First I saw how well my personality and skills fit in at Mountain Top Ministries. I’m convinced that I was made for this job. It’s the perfect blend of teaching, mentoring, and administrative tasks. I’m able to use all of my spiritual gifts, as well as my professional training and natural talents. There’s something genuinely fulfilling about being exactly where God designed me to be. However, I’m human. I still have days where I doubt that I’ll be able to do what God has laid before me. But when I’m not wallowing in self doubt, I can see that God has given me exactly what I need to do his work here within MTM’s ministry.

Then there were the precious kids from Laboule Children’s Home. Officially I’m teaching them English after school two days a week, but my role in their lives runs deeper than just English tutor. These kids don’t have parents, so they need consistent adults in their lives that are willing to take the time to teach them important life lessons. We work on manners, showing kindness to others, and taking care of the resources we have. The kids may not be biologically related, but they are a family. By the grace of God they’ve opened their arms and included me in that family.

There are also these high school students who crawled into my heart and carved out a special place for themselves. They each have a story, and I’m slowly learning those stories. Jephte and his siblings travel close to two hours every morning just to get to school. Richmond’s mother was a prostitute in the slums of Port au Prince before she died. Ferdillia, and many other students like her, eats her one meal of the day at school. Samuel is homeless and lives with various families as they allow him to. Jean Peter and Watson sleep on the kitchen floor along with their 3 other siblings. With each new story that I learn my heart is bound even more deeply to these people and this place.

And I wouldn’t be telling you the whole story if I didn’t mention Arold. He worked hard to convince me he was interested in more than friendship, and then he patiently pursued me while I took my sweet time surrendering my fears to God.
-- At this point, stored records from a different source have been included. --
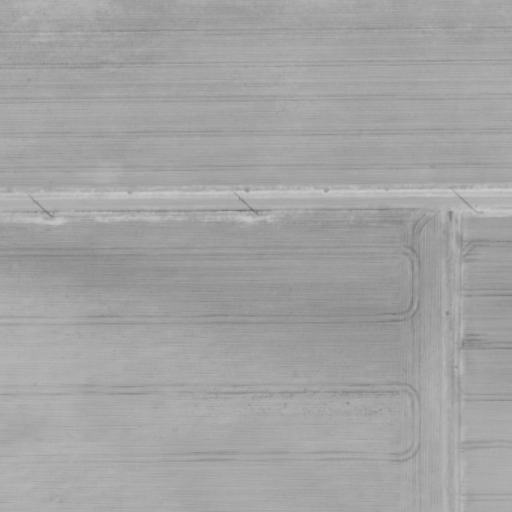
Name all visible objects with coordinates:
road: (256, 181)
road: (443, 347)
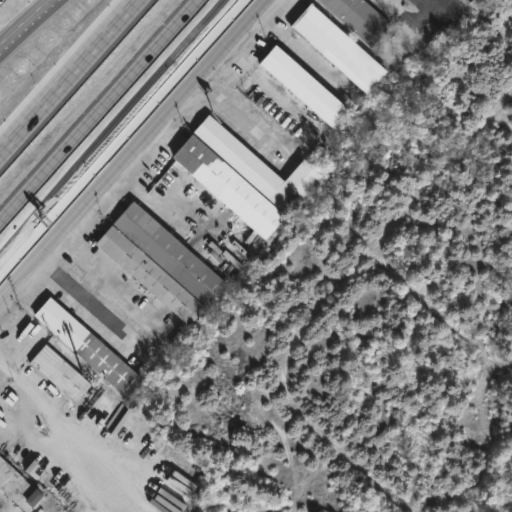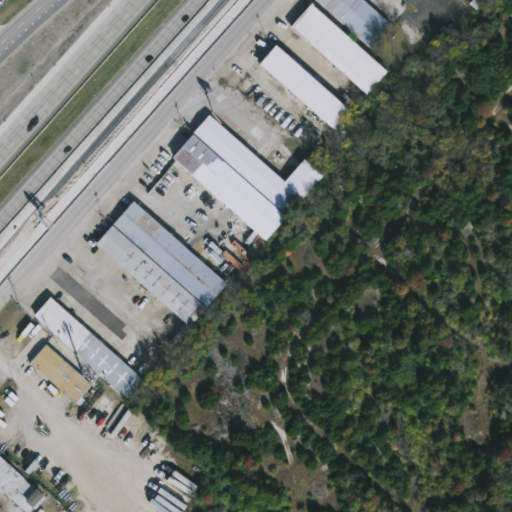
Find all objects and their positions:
road: (377, 3)
road: (432, 9)
building: (359, 18)
building: (357, 19)
road: (26, 24)
building: (339, 48)
road: (299, 49)
building: (338, 49)
road: (67, 75)
building: (304, 85)
road: (268, 87)
building: (303, 87)
road: (167, 113)
road: (239, 118)
road: (107, 119)
building: (244, 176)
building: (242, 178)
road: (159, 204)
road: (33, 256)
road: (32, 263)
building: (161, 263)
building: (160, 264)
road: (99, 302)
road: (333, 306)
building: (88, 347)
building: (87, 348)
road: (490, 370)
building: (60, 372)
building: (59, 374)
road: (63, 421)
building: (18, 487)
building: (18, 489)
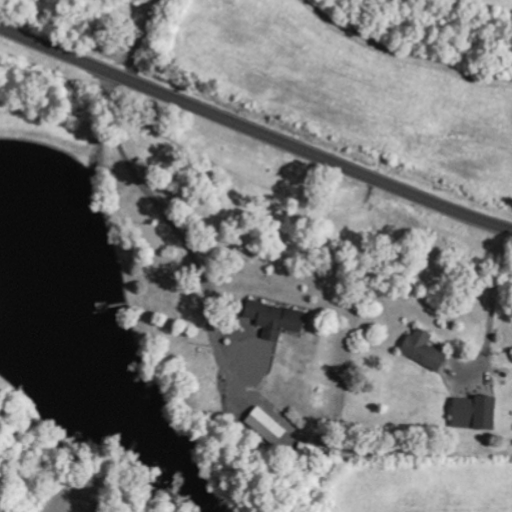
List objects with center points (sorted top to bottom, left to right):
road: (255, 130)
building: (275, 318)
building: (423, 349)
building: (474, 412)
building: (266, 425)
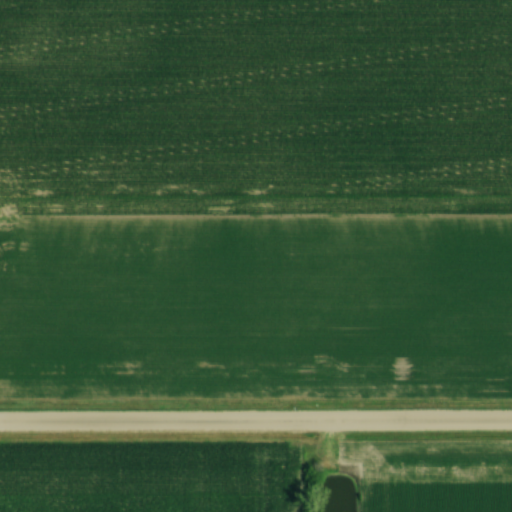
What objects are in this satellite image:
road: (256, 422)
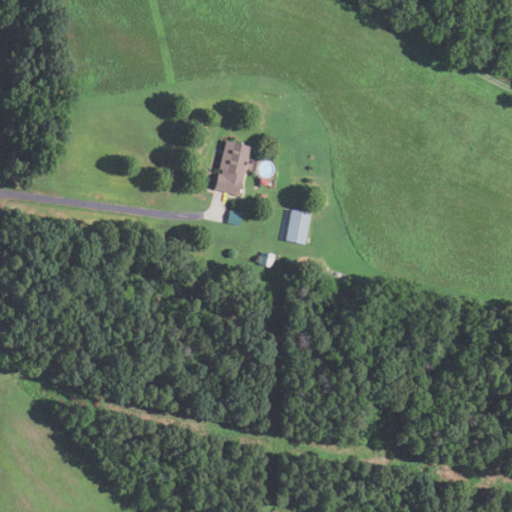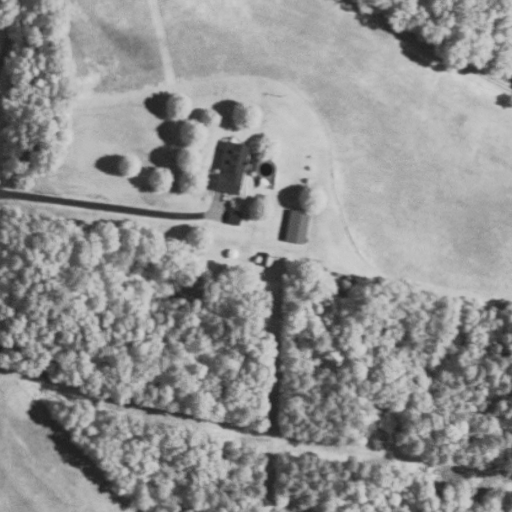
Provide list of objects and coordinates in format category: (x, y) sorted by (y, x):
road: (244, 20)
crop: (340, 123)
building: (227, 166)
building: (230, 166)
road: (100, 204)
building: (233, 217)
building: (295, 225)
building: (293, 226)
building: (264, 258)
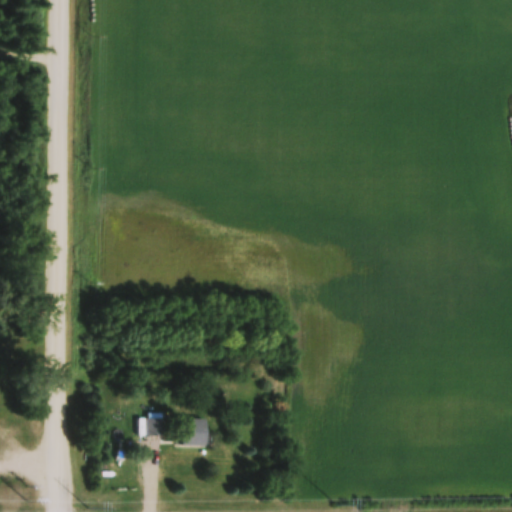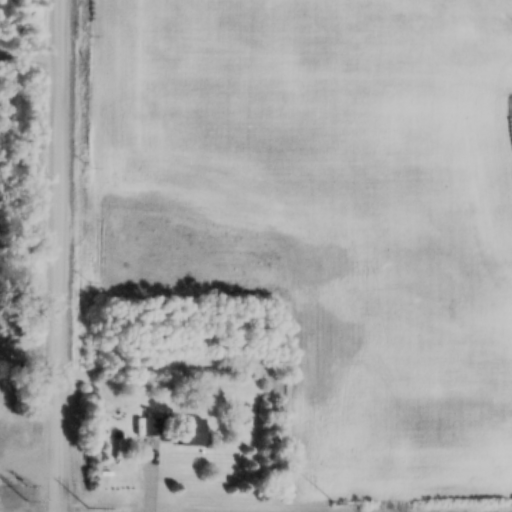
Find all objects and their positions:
road: (61, 255)
building: (154, 428)
building: (193, 433)
road: (30, 467)
power tower: (27, 510)
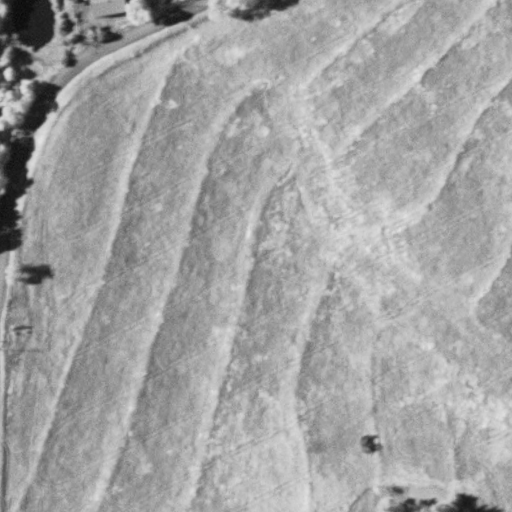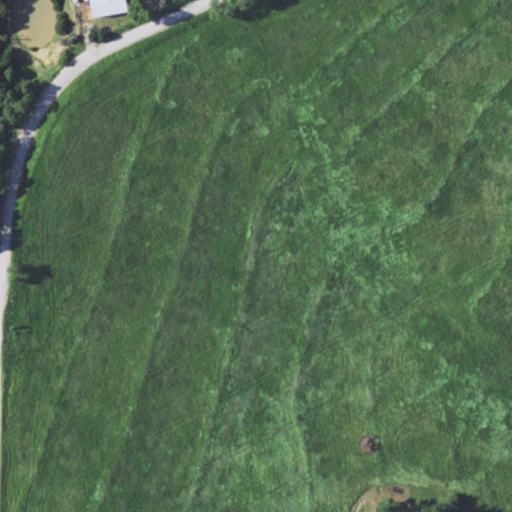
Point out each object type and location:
road: (58, 89)
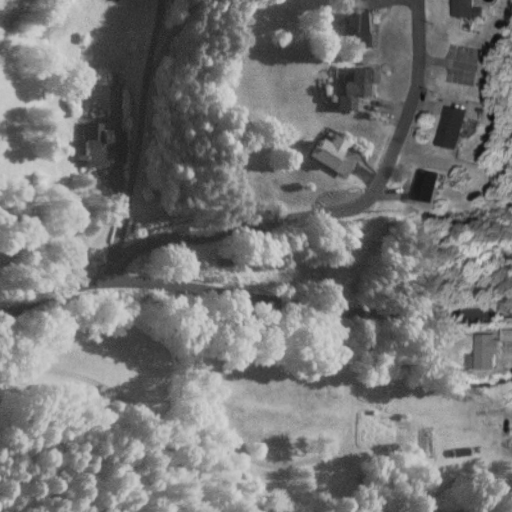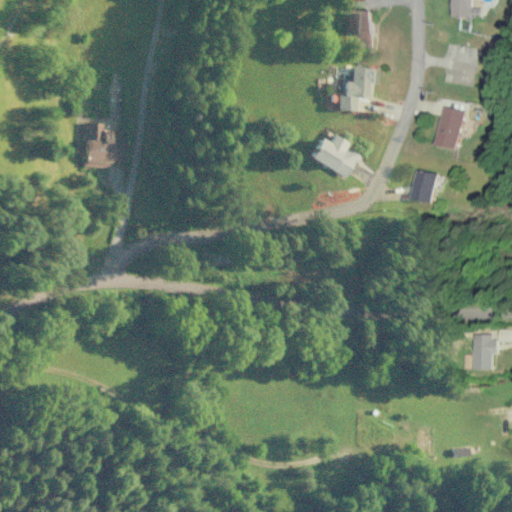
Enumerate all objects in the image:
building: (465, 8)
building: (362, 28)
building: (352, 85)
building: (450, 126)
building: (99, 144)
building: (331, 155)
building: (426, 185)
road: (331, 212)
road: (49, 294)
road: (306, 295)
building: (484, 351)
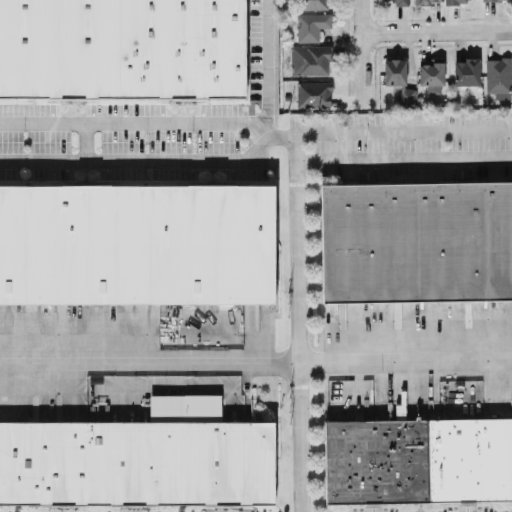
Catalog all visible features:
building: (492, 0)
building: (426, 1)
building: (456, 1)
building: (395, 2)
building: (426, 2)
building: (455, 2)
building: (394, 3)
building: (312, 4)
building: (313, 5)
road: (358, 15)
building: (310, 26)
building: (310, 27)
road: (435, 29)
building: (121, 49)
building: (122, 49)
building: (309, 60)
building: (309, 61)
road: (265, 66)
road: (360, 66)
building: (394, 72)
building: (465, 72)
building: (429, 73)
building: (464, 73)
building: (497, 76)
building: (430, 77)
building: (497, 78)
building: (396, 79)
building: (312, 94)
building: (312, 95)
road: (403, 140)
road: (295, 178)
building: (417, 238)
building: (137, 241)
building: (415, 242)
building: (135, 245)
road: (150, 361)
road: (406, 363)
building: (139, 460)
building: (417, 460)
building: (418, 460)
building: (137, 461)
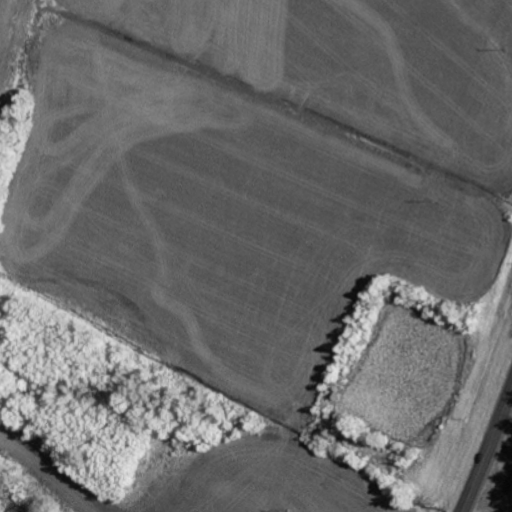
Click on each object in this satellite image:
road: (487, 446)
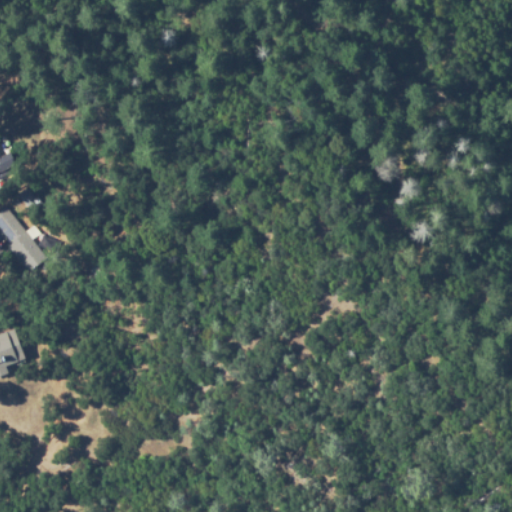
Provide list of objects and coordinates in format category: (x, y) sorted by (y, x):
building: (5, 160)
building: (7, 162)
building: (18, 240)
building: (17, 241)
building: (9, 350)
building: (7, 353)
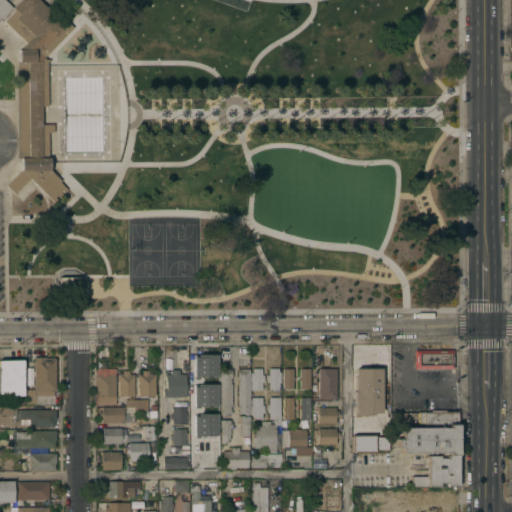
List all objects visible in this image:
building: (31, 66)
building: (32, 89)
road: (241, 90)
road: (499, 103)
road: (435, 110)
road: (345, 111)
road: (169, 112)
road: (485, 128)
building: (511, 130)
building: (511, 131)
road: (126, 141)
park: (227, 154)
road: (363, 161)
parking lot: (4, 163)
building: (511, 176)
road: (249, 177)
building: (510, 196)
building: (511, 210)
road: (79, 218)
road: (438, 225)
road: (276, 235)
road: (37, 247)
park: (161, 249)
road: (99, 253)
road: (268, 268)
road: (67, 274)
building: (67, 281)
road: (257, 281)
road: (484, 291)
road: (385, 311)
traffic signals: (483, 325)
road: (256, 327)
road: (505, 340)
building: (431, 358)
building: (431, 359)
road: (484, 362)
building: (202, 366)
road: (159, 370)
building: (10, 376)
building: (271, 377)
building: (286, 377)
building: (302, 377)
building: (40, 378)
building: (255, 378)
building: (272, 378)
building: (286, 378)
building: (302, 378)
building: (42, 380)
building: (123, 383)
building: (124, 383)
building: (144, 383)
building: (325, 383)
building: (325, 383)
building: (145, 384)
building: (174, 384)
building: (104, 385)
building: (172, 385)
building: (103, 386)
building: (203, 388)
building: (224, 389)
building: (242, 390)
building: (223, 391)
building: (242, 391)
building: (365, 391)
building: (366, 391)
building: (254, 393)
building: (203, 395)
building: (134, 404)
building: (255, 407)
building: (286, 408)
building: (302, 408)
building: (285, 409)
building: (121, 411)
building: (273, 411)
building: (303, 411)
building: (110, 414)
building: (324, 414)
building: (177, 415)
building: (325, 415)
building: (34, 416)
building: (175, 416)
building: (439, 417)
building: (36, 418)
road: (345, 418)
road: (75, 420)
building: (242, 424)
building: (203, 425)
building: (223, 429)
building: (222, 431)
building: (148, 433)
building: (112, 435)
building: (112, 435)
building: (325, 435)
building: (262, 436)
building: (324, 436)
building: (175, 437)
building: (176, 437)
building: (266, 437)
building: (33, 438)
building: (32, 439)
building: (426, 439)
building: (294, 441)
building: (367, 442)
building: (367, 443)
building: (293, 445)
building: (152, 446)
building: (206, 449)
building: (135, 451)
building: (136, 451)
building: (431, 452)
road: (486, 456)
building: (232, 458)
building: (232, 459)
building: (40, 460)
building: (108, 460)
building: (263, 460)
building: (107, 461)
building: (39, 462)
building: (172, 462)
building: (172, 462)
building: (193, 462)
building: (510, 463)
building: (510, 471)
building: (437, 472)
road: (172, 474)
building: (179, 485)
building: (179, 485)
building: (118, 487)
building: (117, 488)
building: (6, 489)
building: (30, 490)
building: (31, 490)
building: (5, 491)
building: (258, 497)
building: (257, 498)
building: (197, 499)
building: (196, 500)
building: (164, 502)
building: (163, 503)
building: (152, 505)
building: (116, 506)
building: (183, 506)
building: (115, 507)
building: (26, 509)
building: (28, 509)
building: (146, 511)
building: (149, 511)
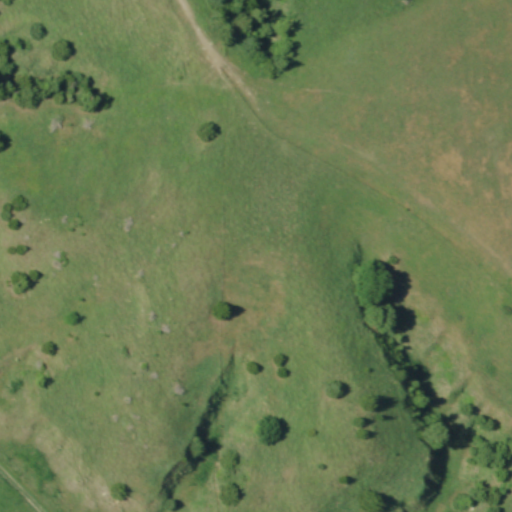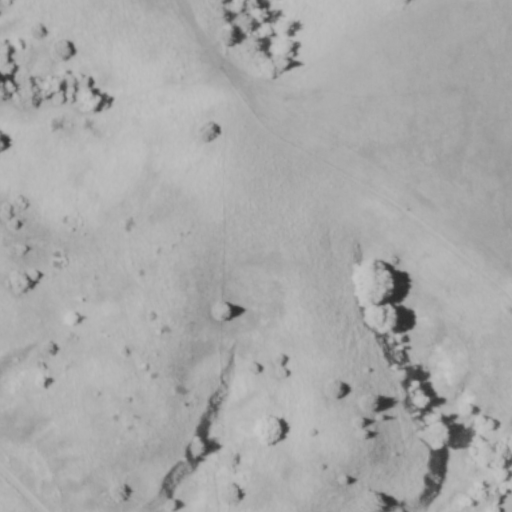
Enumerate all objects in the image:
road: (19, 494)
He’s funny, confident, and gentle. He’s committed to Christ and faithfully serves the Lord. He encourages me with scripture, listens better than most people I know, and finds ways to help in whatever situation he finds himself in.

I believe God used all of these factors to show me that this is where I belong, but ultimately it was his abiding peace that convinced me. I miss people who are in the United States, and some days I even miss the conveniences that come with living in there. But, I don’t have a desire to return to the life I had there, nor do I feel a pull on my heart indicating there’s something to go back for. Even when I consider potentially being away from my family during holidays or big life events (living in Haiti doesn’t mean I have to miss all those, by the way) there’s no panic or urgency to return. It will be hard to be away from them, but I have peace that God will help us all through those times.